START Data to process
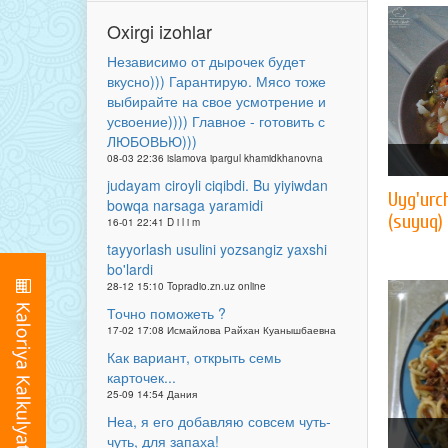
Oxirgi izohlar
Независимо от дырочек будет
вкусно))) Гарантирую. Мясо тоже
выбирайте на свое усмотрение и
усвоение)))) Главное - готовить с
ЛЮБОВЬЮ)))
08-03 22:36 islamova ipargul khamidkhanovna
judayam ciroyli ciqibdi. Bu yiyiwdan
Uyg'urc
bowqa narsaga yaramidi
(suyuq)
16-01 22:41 D i l i m
tayyorlash usulini yozsangiz yaxshi
bo'lardi
28-12 15:10 Topradio.zn.uz online
Точно поможеть ?
17-02 17:08 Исмайлова Райхан Куанышбаевна
Как вариант, открыть семь
карточек...
25-09 14:54 Дания
Неа, я его добавляю совсем чуть-
чуть, для запаха!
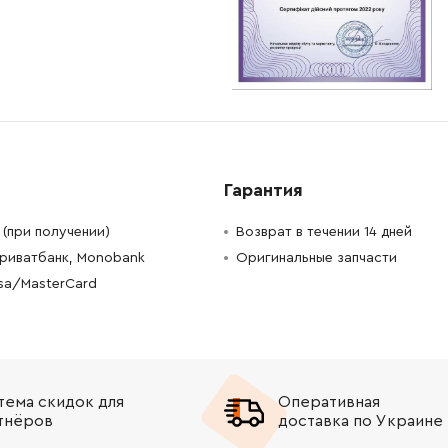
-
+
В корзину
рн
-
+
В корзину
рн
-
+
В корзину
н
-
+
В корзину
6000.00 Грн
Гарантия
-
+
В корзину
Грн
(при получении)
Возврат в течении 14 дней
Приватбанк, Monobank
Оригинальные запчасти
-
+
В корзину
н
isa/MasterCard
-
+
В корзину
рн
-
+
В корзину
Грн
тема скидок для
Оперативная
тнёров
доставка по Украине
-
+
В корзину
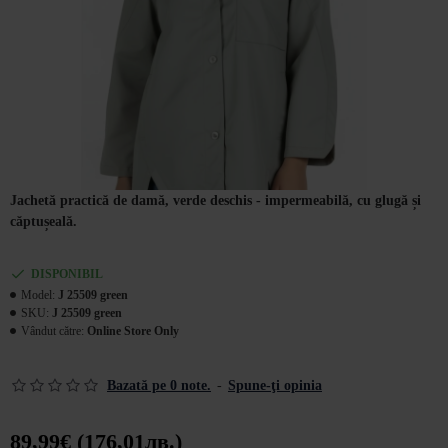
Jachetă practică de damă, verde deschis - impermeabilă, cu glugă și
căptușeală.
DISPONIBIL
Model:
J 25509 green
SKU:
J 25509 green
Vândut către:
Online Store Only
Bazată pe 0 note.
-
Spune-ţi opinia
89,99€ (176,01лв.)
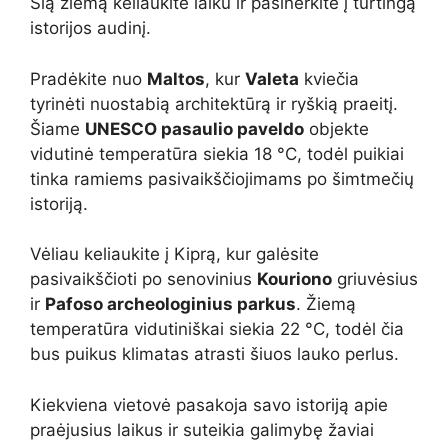
Šią žiemą keliaukite laiku ir pasinerkite į turtingą
istorijos audinį.
Pradėkite nuo
Maltos
, kur
Valeta
kviečia
tyrinėti nuostabią architektūrą ir ryškią praeitį.
Šiame
UNESCO pasaulio paveldo
objekte
vidutinė temperatūra siekia 18 °C, todėl puikiai
tinka ramiems pasivaikščiojimams po šimtmečių
istoriją.
Vėliau keliaukite į Kiprą, kur galėsite
pasivaikščioti po senovinius
Kouriono
griuvėsius
ir
Pafoso archeologinius parkus
. Žiemą
temperatūra vidutiniškai siekia 22 °C, todėl čia
bus puikus klimatas atrasti šiuos lauko perlus.
Kiekviena vietovė pasakoja savo istoriją apie
praėjusius laikus ir suteikia galimybę žaviai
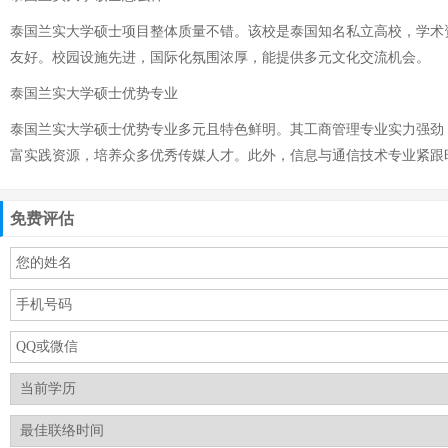
泰国兰实大学硕士项目整体质量不错。该校是泰国知名私立高校，学术
友好。校园设施先进，国际化氛围浓厚，能提供多元文化交流机会。
泰国兰实大学硕士优势专业
泰国兰实大学硕士优势专业多元且特色鲜明。其工商管理专业实力强劲
富实践资源，培养众多优秀传媒人才。此外，信息与通信技术专业紧跟
免费评估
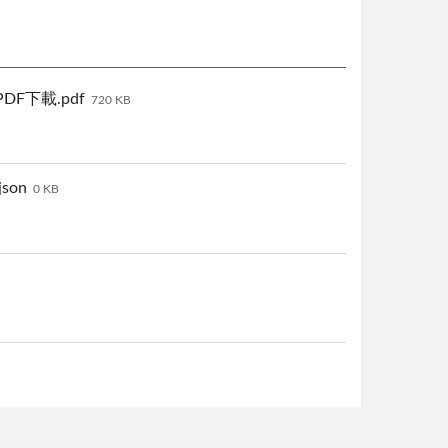
下載.pdf
720 KB
on
0 KB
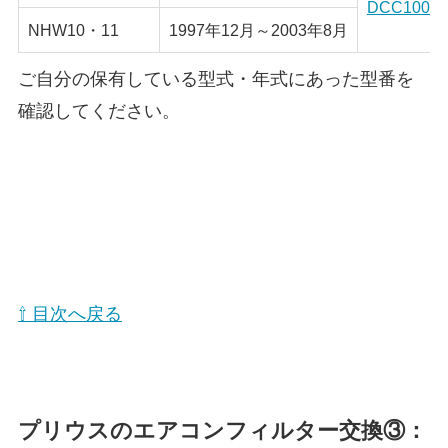
DCC1003
NHW10・11
1997年12月～2003年8月
ご自分の保有している型式・年式にあった型番を
確認してください。
⇧ 目次へ戻る
プリウスのエアコンフィルター交換③：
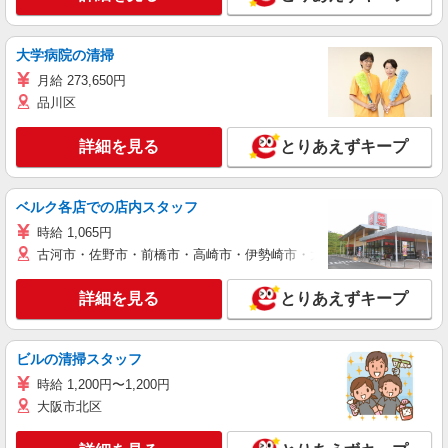
大学病院の清掃
月給 273,650円
品川区
詳細を見る
とりあえずキープ
ベルク各店での店内スタッフ
時給 1,065円
古河市・佐野市・前橋市・高崎市・伊勢崎市・太田市・館林市・藤岡
詳細を見る
とりあえずキープ
ビルの清掃スタッフ
時給 1,200円〜1,200円
大阪市北区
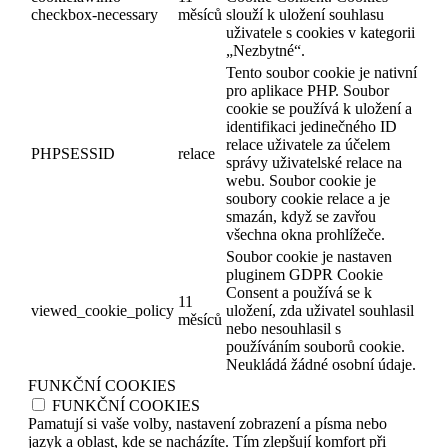
checkbox-necessary
měsíců
slouží k uložení souhlasu
uživatele s cookies v kategorii
„Nezbytné“.
Tento soubor cookie je nativní
pro aplikace PHP. Soubor
cookie se používá k uložení a
identifikaci jedinečného ID
relace uživatele za účelem
PHPSESSID
relace
správy uživatelské relace na
webu. Soubor cookie je
soubory cookie relace a je
smazán, když se zavřou
všechna okna prohlížeče.
Soubor cookie je nastaven
pluginem GDPR Cookie
Consent a používá se k
11
viewed_cookie_policy
uložení, zda uživatel souhlasil
měsíců
nebo nesouhlasil s
používáním souborů cookie.
Neukládá žádné osobní údaje.
FUNKČNÍ COOKIES
FUNKČNÍ COOKIES
Pamatují si vaše volby, nastavení zobrazení a písma nebo
jazyk a oblast, kde se nacházíte. Tím zlepšují komfort při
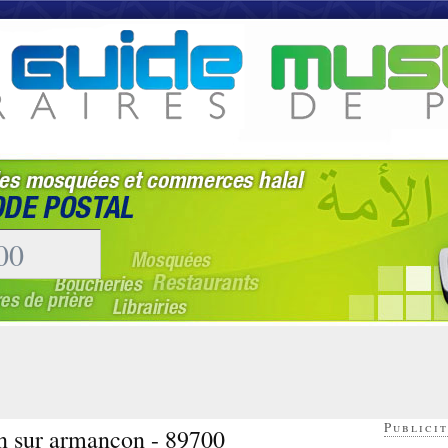
Publicit
in sur armancon - 89700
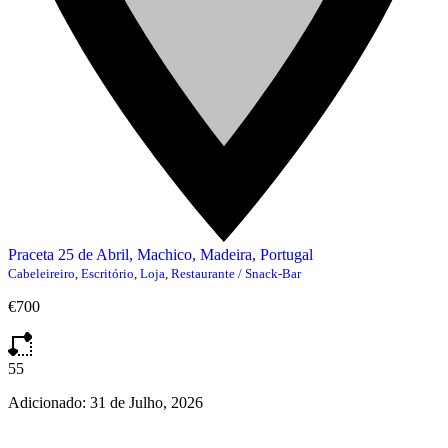
Praceta 25 de Abril, Machico, Madeira, Portugal
Cabeleireiro
,
Escritório
,
Loja
,
Restaurante / Snack-Bar
€700
55
Adicionado:
31 de Julho, 2026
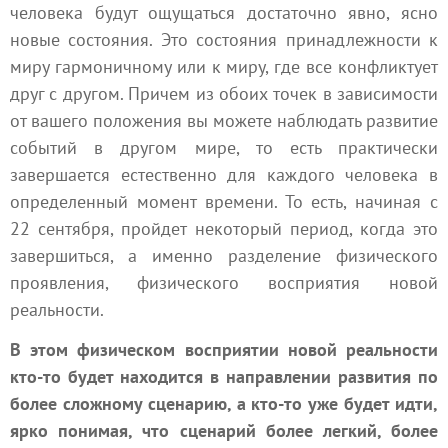
человека будут ощущаться достаточно явно, ясно
новые состояния. Это состояния принадлежности к
миру гармоничному или к миру, где все конфликтует
друг с другом. Причем из обоих точек в зависимости
от вашего положения вы можете наблюдать развитие
событий в другом мире, то есть практически
завершается естественно для каждого человека в
определенный момент времени. То есть, начиная с
22 сентября, пройдет некоторый период, когда это
завершиться, а именно разделение физического
проявления, физического восприятия новой
реальности.
В этом физическом восприятии новой реальности
кто-то будет находится в направлении развития по
более сложному сценарию, а кто-то уже будет идти,
ярко понимая, что сценарий более легкий, более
END Data to process
Reproduce the text of every entry above word for word. Leave out the pictures.

Oxirgi izohlar
Независимо от дырочек будет
вкусно))) Гарантирую. Мясо тоже
выбирайте на свое усмотрение и
усвоение)))) Главное - готовить с
ЛЮБОВЬЮ)))
08-03 22:36 islamova ipargul khamidkhanovna
judayam ciroyli ciqibdi. Bu yiyiwdan
Uyg'urc
bowqa narsaga yaramidi
(suyuq)
16-01 22:41 D i l i m
tayyorlash usulini yozsangiz yaxshi
bo'lardi
28-12 15:10 Topradio.zn.uz online
Точно поможеть ?
17-02 17:08 Исмайлова Райхан Куанышбаевна
Как вариант, открыть семь
карточек...
25-09 14:54 Дания
Неа, я его добавляю совсем чуть-
чуть, для запаха!
-
+
В корзину
рн
-
+
В корзину
рн
-
+
В корзину
н
-
+
В корзину
6000.00 Грн
Гарантия
-
+
В корзину
Грн
(при получении)
Возврат в течении 14 дней
Приватбанк, Monobank
Оригинальные запчасти
-
+
В корзину
н
isa/MasterCard
-
+
В корзину
рн
-
+
В корзину
Грн
тема скидок для
Оперативная
тнёров
доставка по Украине
-
+
В корзину
Jachetă practică de damă, verde deschis - impermeabilă, cu glugă și
căptușeală.
DISPONIBIL
Model:
J 25509 green
SKU:
J 25509 green
Vândut către:
Online Store Only
Bazată pe 0 note.
-
Spune-ţi opinia
89,99€ (176,01лв.)
Šią žiemą keliaukite laiku ir pasinerkite į turtingą
istorijos audinį.
Pradėkite nuo
Maltos
, kur
Valeta
kviečia
tyrinėti nuostabią architektūrą ir ryškią praeitį.
Šiame
UNESCO pasaulio paveldo
objekte
vidutinė temperatūra siekia 18 °C, todėl puikiai
tinka ramiems pasivaikščiojimams po šimtmečių
istoriją.
Vėliau keliaukite į Kiprą, kur galėsite
pasivaikščioti po senovinius
Kouriono
griuvėsius
ir
Pafoso archeologinius parkus
. Žiemą
temperatūra vidutiniškai siekia 22 °C, todėl čia
bus puikus klimatas atrasti šiuos lauko perlus.
Kiekviena vietovė pasakoja savo istoriją apie
praėjusius laikus ir suteikia galimybę žaviai
泰国兰实大学硕士项目整体质量不错。该校是泰国知名私立高校，学术
友好。校园设施先进，国际化氛围浓厚，能提供多元文化交流机会。
泰国兰实大学硕士优势专业
泰国兰实大学硕士优势专业多元且特色鲜明。其工商管理专业实力强劲
富实践资源，培养众多优秀传媒人才。此外，信息与通信技术专业紧跟
免费评估
下載.pdf
720 KB
on
0 KB
DCC1003
NHW10・11
1997年12月～2003年8月
ご自分の保有している型式・年式にあった型番を
確認してください。
⇧ 目次へ戻る
プリウスのエアコンフィルター交換③：
大学病院の清掃
月給 273,650円
品川区
詳細を見る
とりあえずキープ
ベルク各店での店内スタッフ
時給 1,065円
古河市・佐野市・前橋市・高崎市・伊勢崎市・太田市・館林市・藤岡
詳細を見る
とりあえずキープ
ビルの清掃スタッフ
時給 1,200円〜1,200円
大阪市北区
checkbox-necessary
měsíců
slouží k uložení souhlasu
uživatele s cookies v kategorii
„Nezbytné“.
Tento soubor cookie je nativní
pro aplikace PHP. Soubor
cookie se používá k uložení a
identifikaci jedinečného ID
relace uživatele za účelem
PHPSESSID
relace
správy uživatelské relace na
webu. Soubor cookie je
soubory cookie relace a je
smazán, když se zavřou
všechna okna prohlížeče.
Soubor cookie je nastaven
pluginem GDPR Cookie
Consent a používá se k
11
viewed_cookie_policy
uložení, zda uživatel souhlasil
měsíců
nebo nesouhlasil s
používáním souborů cookie.
Neukládá žádné osobní údaje.
FUNKČNÍ COOKIES
FUNKČNÍ COOKIES
Pamatují si vaše volby, nastavení zobrazení a písma nebo
jazyk a oblast, kde se nacházíte. Tím zlepšují komfort při
Publicit
in sur armancon - 89700
Praceta 25 de Abril, Machico, Madeira, Portugal
Cabeleireiro
,
Escritório
,
Loja
,
Restaurante / Snack-Bar
€700
55
Adicionado:
31 de Julho, 2026
человека будут ощущаться достаточно явно, ясно
новые состояния. Это состояния принадлежности к
миру гармоничному или к миру, где все конфликтует
друг с другом. Причем из обоих точек в зависимости
от вашего положения вы можете наблюдать развитие
событий в другом мире, то есть практически
завершается естественно для каждого человека в
определенный момент времени. То есть, начиная с
22 сентября, пройдет некоторый период, когда это
завершиться, а именно разделение физического
проявления, физического восприятия новой
реальности.
В этом физическом восприятии новой реальности
кто-то будет находится в направлении развития по
более сложному сценарию, а кто-то уже будет идти,
ярко понимая, что сценарий более легкий, более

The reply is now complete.